- PROVIDED INFORMATION:
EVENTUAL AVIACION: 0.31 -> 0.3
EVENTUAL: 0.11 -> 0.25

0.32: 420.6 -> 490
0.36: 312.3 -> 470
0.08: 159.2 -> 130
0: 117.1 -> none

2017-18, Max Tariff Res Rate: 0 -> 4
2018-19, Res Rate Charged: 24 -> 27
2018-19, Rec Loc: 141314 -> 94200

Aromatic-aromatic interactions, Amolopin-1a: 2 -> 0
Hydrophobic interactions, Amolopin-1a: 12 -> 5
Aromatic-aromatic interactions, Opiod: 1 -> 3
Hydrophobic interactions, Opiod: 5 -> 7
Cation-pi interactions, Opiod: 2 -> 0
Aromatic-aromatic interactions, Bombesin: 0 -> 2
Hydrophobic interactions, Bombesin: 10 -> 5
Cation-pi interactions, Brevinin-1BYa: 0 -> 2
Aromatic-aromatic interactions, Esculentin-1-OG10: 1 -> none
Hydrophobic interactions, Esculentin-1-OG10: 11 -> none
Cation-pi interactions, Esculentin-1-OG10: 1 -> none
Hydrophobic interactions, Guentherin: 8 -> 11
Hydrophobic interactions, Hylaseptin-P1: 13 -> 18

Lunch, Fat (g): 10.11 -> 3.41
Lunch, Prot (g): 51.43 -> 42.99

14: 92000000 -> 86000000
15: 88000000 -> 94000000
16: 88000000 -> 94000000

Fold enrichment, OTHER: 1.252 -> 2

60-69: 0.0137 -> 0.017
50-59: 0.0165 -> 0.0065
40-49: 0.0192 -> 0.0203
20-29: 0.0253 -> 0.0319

- WHAT NEEDS TO BE DONE: Print nothing but the lines from the one containing "14: 92000000 -> 86000000" through the end of the listing above, exactly as written.

- EXPECTED OUTPUT:
14: 92000000 -> 86000000
15: 88000000 -> 94000000
16: 88000000 -> 94000000

Fold enrichment, OTHER: 1.252 -> 2

60-69: 0.0137 -> 0.017
50-59: 0.0165 -> 0.0065
40-49: 0.0192 -> 0.0203
20-29: 0.0253 -> 0.0319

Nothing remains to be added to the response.